Companies continually confront the exposure and expense attendant to electronically-stored information (ESI) in litigation. Clients used to worry about a single “smoking gun” document in discovery. Now, the sheer volume of ESI companies often must produce can be crippling, even in cases with relatively little risk or merit. Legally-imposed preservation requirements can foist enormous burden and expense on businesses even before litigation ensues.
Courts, regulators and legislators have provided limited relief. Proposed amendments to the Federal Rules of Civil Procedure, intended to narrow discovery and provide for greater proportionality between litigation expense and exposure, present some potential relief. But the amendments go only so far, and of course provide no relief for proceedings in other forums. So what are companies to do? The solution lies with appropriate self-help.
Volume often is the primary driver of expense and burden in litigation, but fortunately, it largely is within a company’s control. Although some ESI is subject to certain legal preservation requirements, such as Sarbanes Oxley and pending or anticipated litigation, much of a company’s ESI — indeed, perhaps the vast majority — at any given moment need not be preserved except for genuine business purposes. Businesses can dramatically cut cost and risk in litigation by adopting, and more importantly enforcing, appropriate document retention policies that ensure the routine destruction of all ESI that need not be maintained for legal or business purposes. With auto-deletion of ESI (except for data required to be preserved), employees need not be entrusted — or burdened — with routinely cleaning out their otherwise cluttered and growing mail boxes. Short time periods (e.g., 30 days) and small size limitations (e.g., megabytes, not gigabytes) are key. The same is true for archived and disaster-recovery data. Periodic compliance audits help ensure that companies do not learn of ESI hoarders only in litigation.

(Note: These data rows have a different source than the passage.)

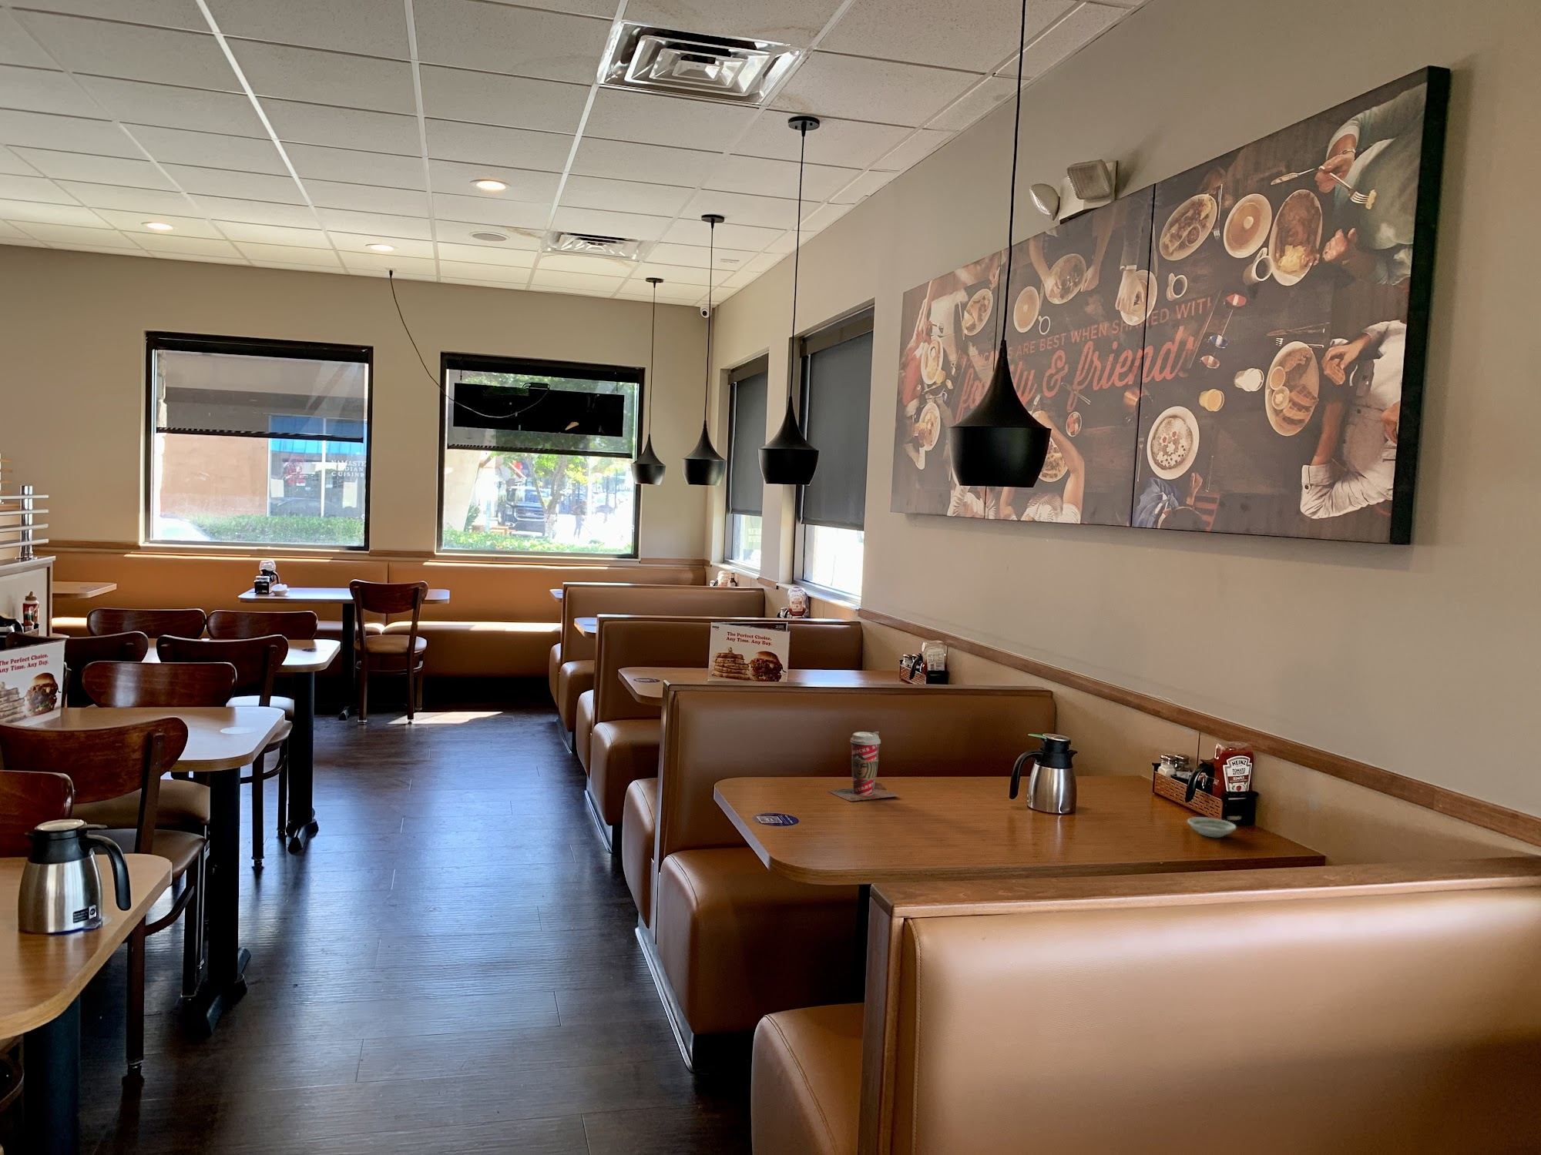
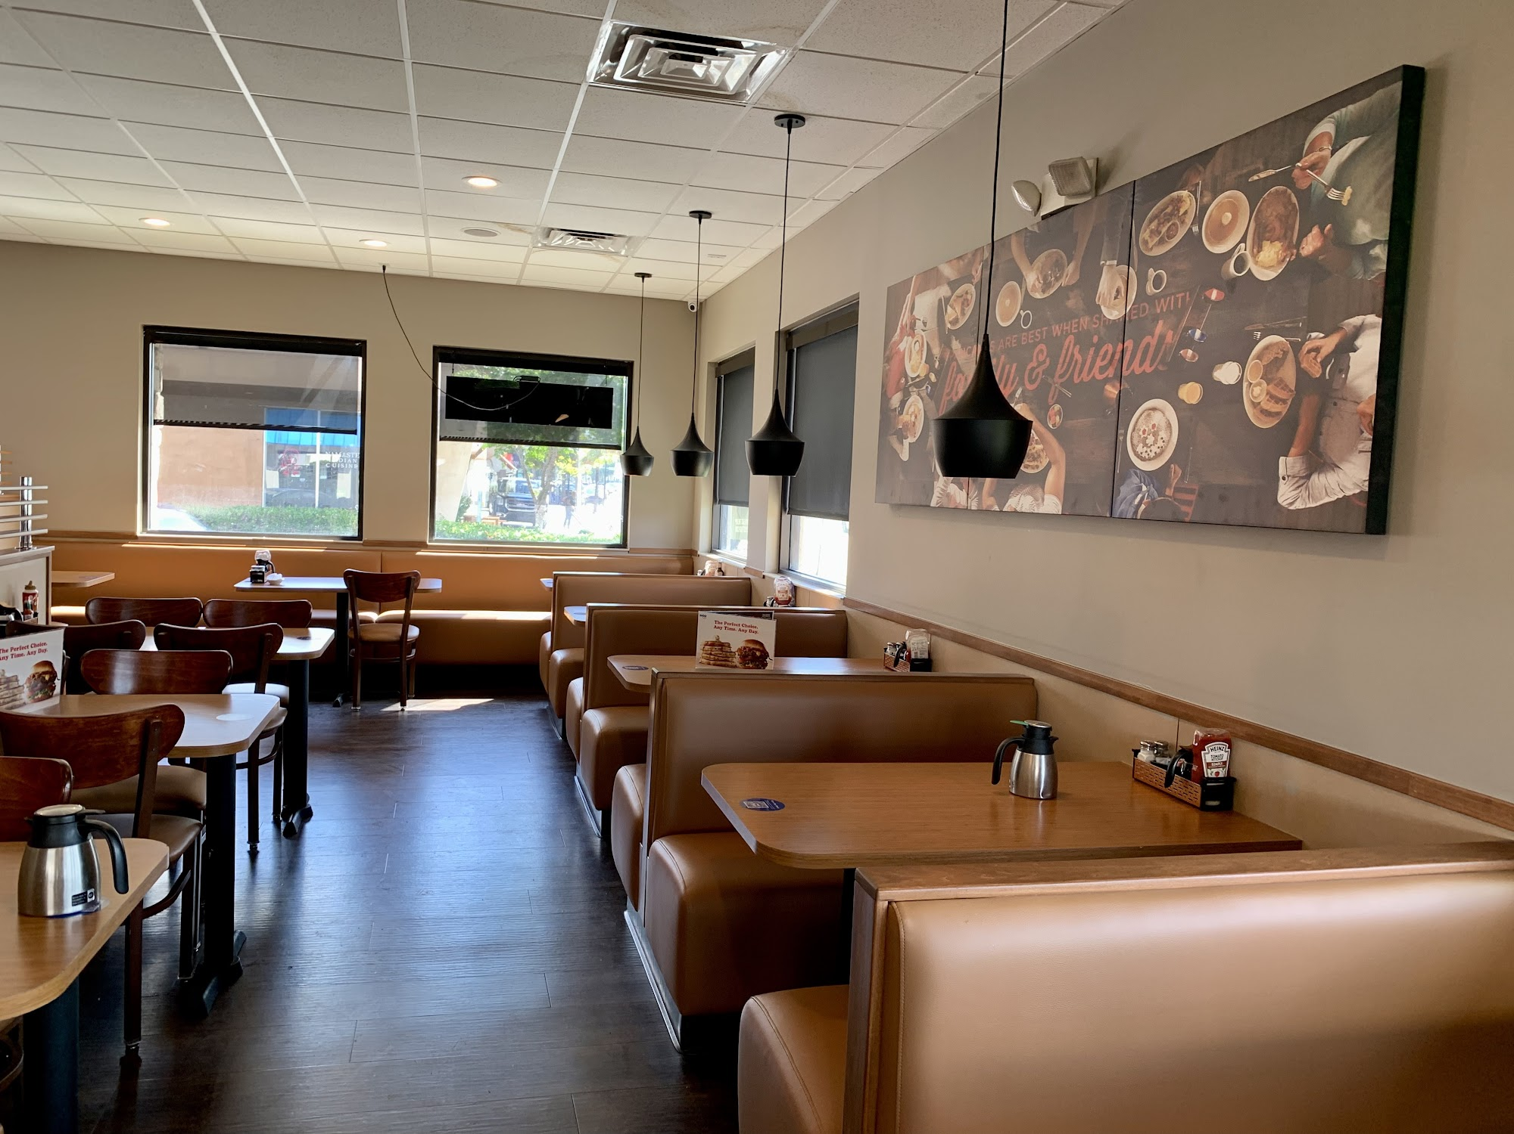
- coffee cup [828,730,900,802]
- saucer [1187,817,1238,838]
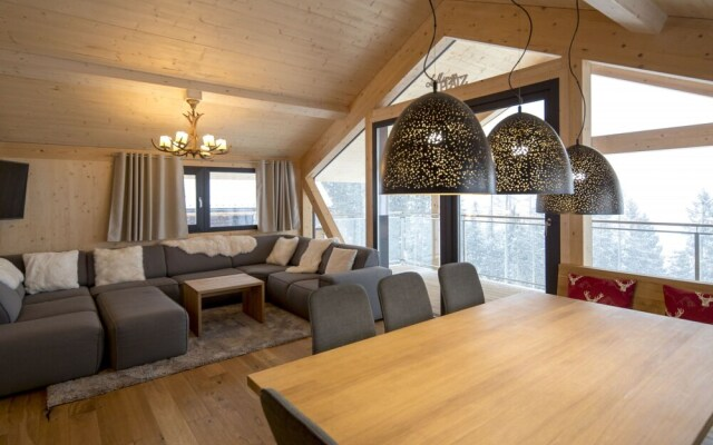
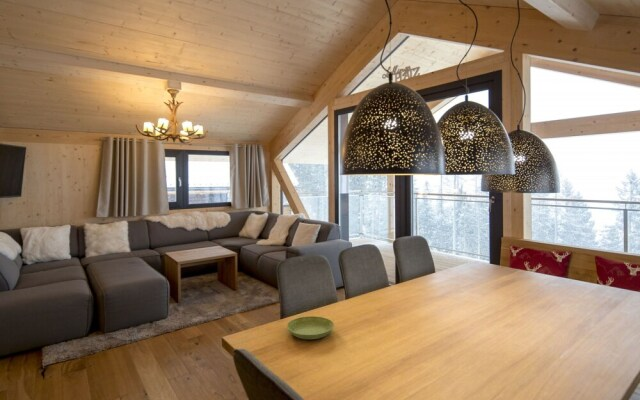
+ saucer [286,315,335,340]
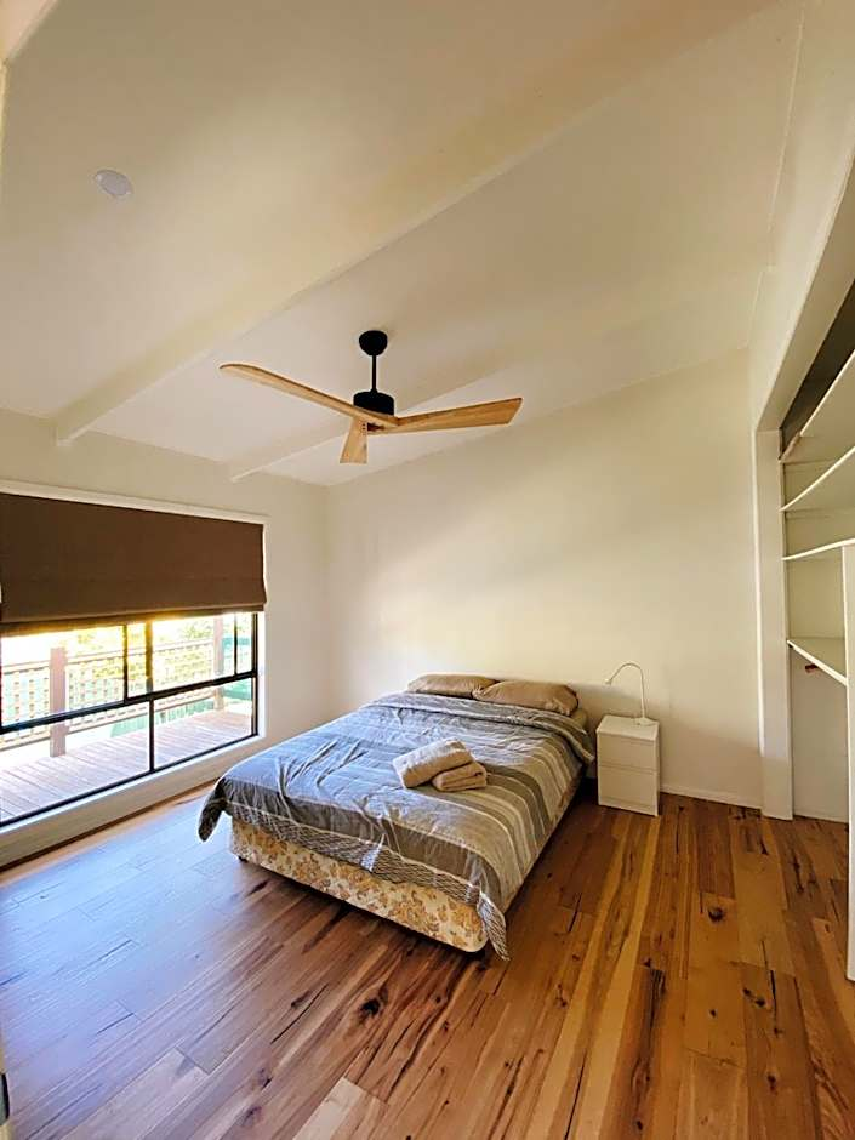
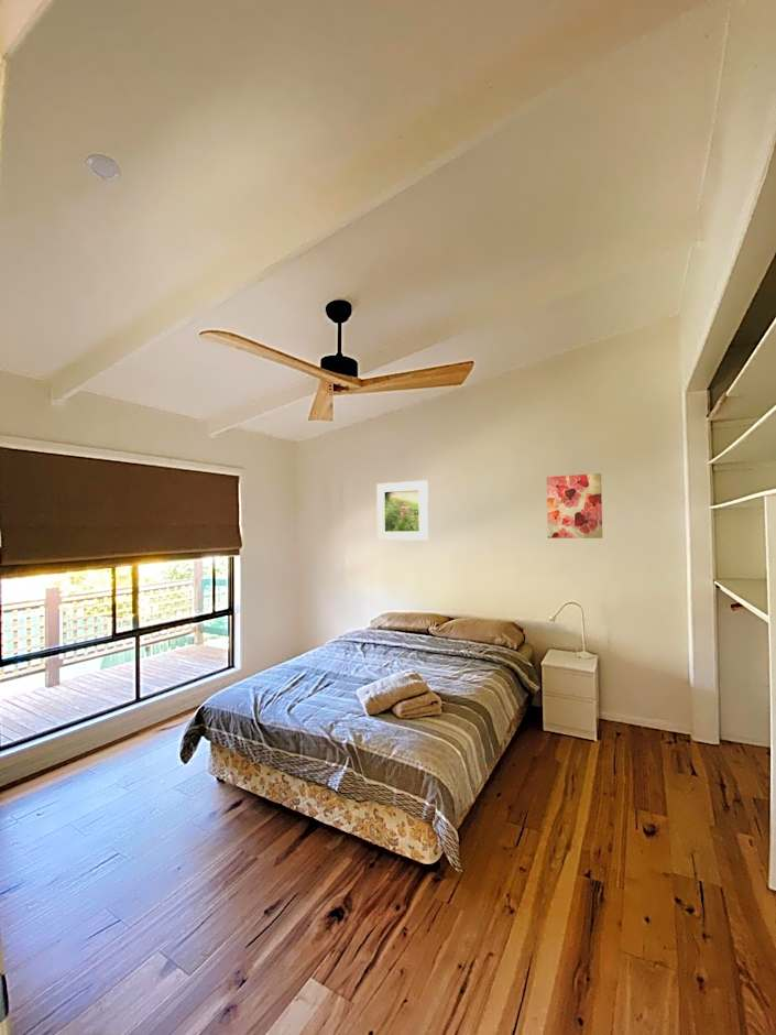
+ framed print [376,479,429,542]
+ wall art [546,472,603,540]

Litigation-readiness plans also can be very valuable. Some courts have sanctioned parties for discovery failures just for negligence. Identifying sources of potentially relevant data, assigning responsibility for preservation, collection, and production tasks, and describing the workflow for compliance before litigation arises can help avoid costly missteps.
Once in litigation, companies can manage expense and exposure through reasonable negotiation and cooperation, or motion practice when facing an uncooperative adversary. Obtaining an early order that specifically describes what must be preserved, and how, can remove the uncertainty that causes companies to over-preserve at unnecessary cost or under-preserve at avoidable risk, or both. The same is true for court-ordered discovery plans that bless significant limitations on discovery, such as ESI source limits, and cost-saving measures, such as advanced technological solutions. Parties also are well-served obtaining a non-waiver order, especially in federal court under Federal Rule of Evidence 502, barring inadvertent privilege waiver (and even allowing intentional disclosure of privileged information without waiver).
Fortunately, technology has helped fill the gap between outmoded legal obligations and virtual warehouses brimming with data. Technology-assisted review (TAR) has proven more accurate, dramatically less expensive, and much faster than traditional manual review — and it has increasing support from the courts. TAR has a variety of uses, such as identifying responsive documents to be produced, privileged documents to be withheld, and confidential information to be redacted. Metadata (or “data about data”) can be used for cost-saving analytics and other applications, such as electronically-generated privilege logs that avoid the cost of tedious manual logs.
The less ESI businesses maintain and the more prepared businesses are for litigation, the less expense and exposure they face in litigation. And by embracing certain solutions, companies can significantly help themselves in ways the courts and rule-makers have not.